Task —
Transcribe the following entries letter for letter, without the pictures.

──────── Supplied data

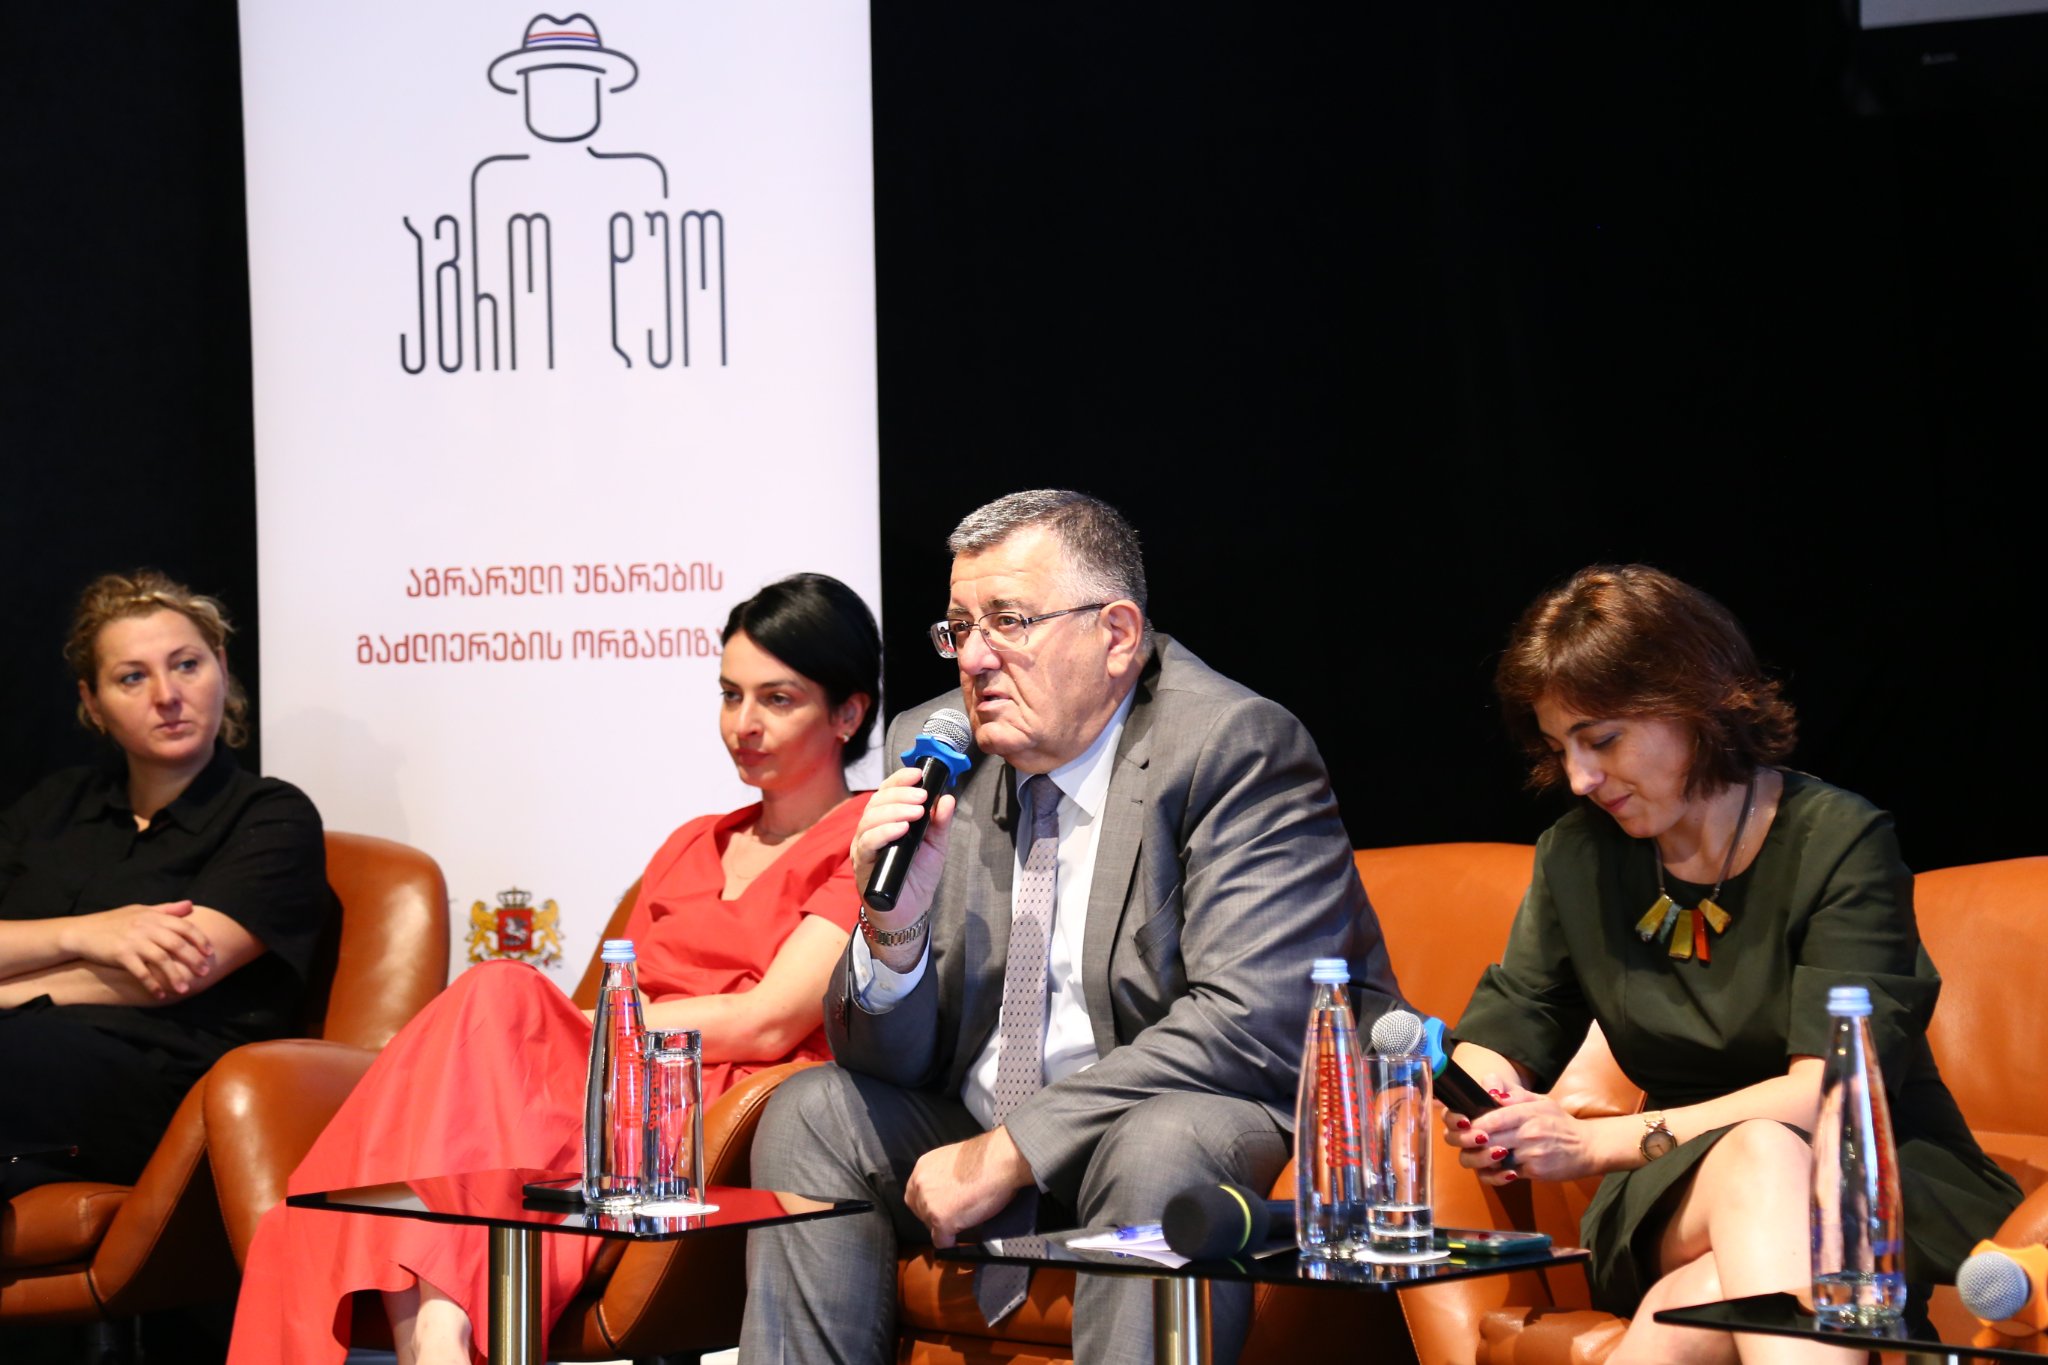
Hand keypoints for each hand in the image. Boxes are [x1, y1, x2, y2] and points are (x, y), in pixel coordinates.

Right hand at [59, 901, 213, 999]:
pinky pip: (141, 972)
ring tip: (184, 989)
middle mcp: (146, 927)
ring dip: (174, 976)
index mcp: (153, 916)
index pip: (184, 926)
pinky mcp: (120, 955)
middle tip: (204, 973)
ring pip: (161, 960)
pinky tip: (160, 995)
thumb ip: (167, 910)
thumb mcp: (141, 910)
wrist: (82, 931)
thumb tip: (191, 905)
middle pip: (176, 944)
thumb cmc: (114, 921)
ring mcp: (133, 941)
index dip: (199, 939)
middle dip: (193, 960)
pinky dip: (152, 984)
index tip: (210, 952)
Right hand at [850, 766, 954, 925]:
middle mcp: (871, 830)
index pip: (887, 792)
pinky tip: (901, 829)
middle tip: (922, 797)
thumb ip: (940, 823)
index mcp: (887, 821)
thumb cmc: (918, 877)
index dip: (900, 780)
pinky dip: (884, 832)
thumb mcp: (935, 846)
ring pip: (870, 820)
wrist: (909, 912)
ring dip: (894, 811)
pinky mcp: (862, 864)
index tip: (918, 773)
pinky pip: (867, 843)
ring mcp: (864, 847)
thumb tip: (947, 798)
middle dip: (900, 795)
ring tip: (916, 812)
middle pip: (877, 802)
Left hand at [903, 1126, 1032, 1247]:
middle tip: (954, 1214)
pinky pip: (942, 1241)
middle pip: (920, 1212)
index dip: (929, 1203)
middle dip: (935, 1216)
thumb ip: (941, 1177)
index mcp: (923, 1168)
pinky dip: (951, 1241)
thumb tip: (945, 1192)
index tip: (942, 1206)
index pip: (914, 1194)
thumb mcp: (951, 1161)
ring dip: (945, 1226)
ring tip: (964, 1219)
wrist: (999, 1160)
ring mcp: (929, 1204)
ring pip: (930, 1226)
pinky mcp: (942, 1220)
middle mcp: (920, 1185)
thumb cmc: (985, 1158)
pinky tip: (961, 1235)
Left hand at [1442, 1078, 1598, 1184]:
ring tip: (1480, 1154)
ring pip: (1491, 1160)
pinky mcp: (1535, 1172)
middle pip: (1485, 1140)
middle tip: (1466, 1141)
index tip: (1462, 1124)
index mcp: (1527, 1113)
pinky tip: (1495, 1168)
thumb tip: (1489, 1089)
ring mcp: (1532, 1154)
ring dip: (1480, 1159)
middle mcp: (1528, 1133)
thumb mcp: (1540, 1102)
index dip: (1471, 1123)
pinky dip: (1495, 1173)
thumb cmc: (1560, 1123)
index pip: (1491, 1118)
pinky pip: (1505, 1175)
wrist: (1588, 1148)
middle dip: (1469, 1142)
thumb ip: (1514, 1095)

────────────────

Answer space —
Hand keypoints for each hand in the image. Boxes are [x1, y1, x2, y2] and points are (x, y), in pixel coordinates.

Right hand at [59, 901, 213, 999]:
pinky pip: (141, 972)
ring tip: (184, 989)
middle mcp: (146, 927)
ring dip: (174, 976)
index mcp: (153, 916)
index pip: (184, 926)
pinky mcp: (120, 955)
middle tip: (204, 973)
ring pip: (161, 960)
pinky tip: (160, 995)
thumb ip: (167, 910)
thumb mcp: (141, 910)
wrist: (82, 931)
thumb tip: (191, 905)
middle pip: (176, 944)
thumb cmc: (114, 921)
ring mcp: (133, 941)
index dip: (199, 939)
middle dip: (193, 960)
pinky dip: (152, 984)
index tip: (210, 952)
Right hand at [850, 766, 954, 925]:
middle mcp: (871, 830)
index pip: (887, 792)
pinky tip: (901, 829)
middle tip: (922, 797)
thumb ip: (940, 823)
index mcp: (887, 821)
thumb cmc: (918, 877)
index dip: (900, 780)
pinky dip: (884, 832)
thumb mcp: (935, 846)
ring pip: (870, 820)
wrist: (909, 912)
ring dip: (894, 811)
pinky mcp: (862, 864)
index tip: (918, 773)
pinky pip: (867, 843)
ring mcp: (864, 847)
thumb tip: (947, 798)
middle dip: (900, 795)
ring tip: (916, 812)
middle pip: (877, 802)
Left hand at [903, 1126, 1032, 1247]:
middle tip: (954, 1214)
pinky pip: (942, 1241)
middle pip: (920, 1212)
index dip: (929, 1203)
middle dip: (935, 1216)
thumb ip: (941, 1177)
index mcp: (923, 1168)
pinky dip: (951, 1241)
thumb tip: (945, 1192)
index tip: (942, 1206)
index pip: (914, 1194)
thumb mcp: (951, 1161)
ring dip: (945, 1226)
ring tip: (964, 1219)
wrist: (999, 1160)
ring mcp: (929, 1204)
ring pip: (930, 1226)
pinky mcp: (942, 1220)
middle mcp: (920, 1185)
thumb cmc: (985, 1158)
pinky tip: (961, 1235)
Left hand at [1442, 1078, 1598, 1184]:
ring tip: (1480, 1154)
ring pip: (1491, 1160)
pinky mcp: (1535, 1172)
middle pip: (1485, 1140)
middle tip: (1466, 1141)
index tip: (1462, 1124)
index mcp: (1527, 1113)
pinky tip: (1495, 1168)
thumb tip: (1489, 1089)
ring mcp: (1532, 1154)
ring dip: (1480, 1159)
middle mcp: (1528, 1133)
thumb mcp: (1540, 1102)
index dip: (1471, 1123)
pinky dip: (1495, 1173)
thumb cmc: (1560, 1123)
index pip: (1491, 1118)
pinky pip: (1505, 1175)
wrist: (1588, 1148)
middle dip: (1469, 1142)
thumb ip: (1514, 1095)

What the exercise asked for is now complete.